- [Aim of the exercise]
Recast the lines of these entries as a Markdown table with two columns, Row for the row number and Text for the line, leaving out blank lines and the pictures.

- [Source material]

--- START ---

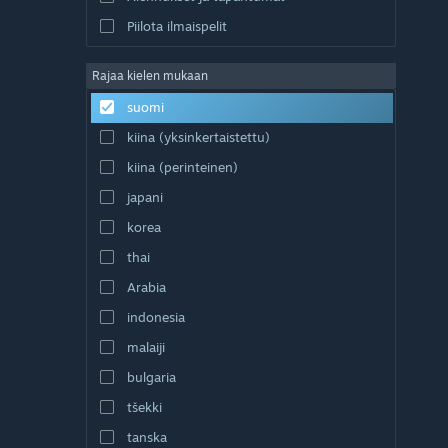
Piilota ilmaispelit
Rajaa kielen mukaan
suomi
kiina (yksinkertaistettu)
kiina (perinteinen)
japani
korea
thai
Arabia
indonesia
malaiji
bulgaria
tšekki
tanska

--- END ---

- [Response to this exercise]
| Row | Text |
|---|---|
| 1 | Piilota ilmaispelit |
| 2 | Rajaa kielen mukaan |
| 3 | suomi |
| 4 | kiina (yksinkertaistettu) |
| 5 | kiina (perinteinen) |
| 6 | japani |
| 7 | korea |
| 8 | thai |
| 9 | Arabia |
| 10 | indonesia |
| 11 | malaiji |
| 12 | bulgaria |
| 13 | tšekki |
| 14 | tanska |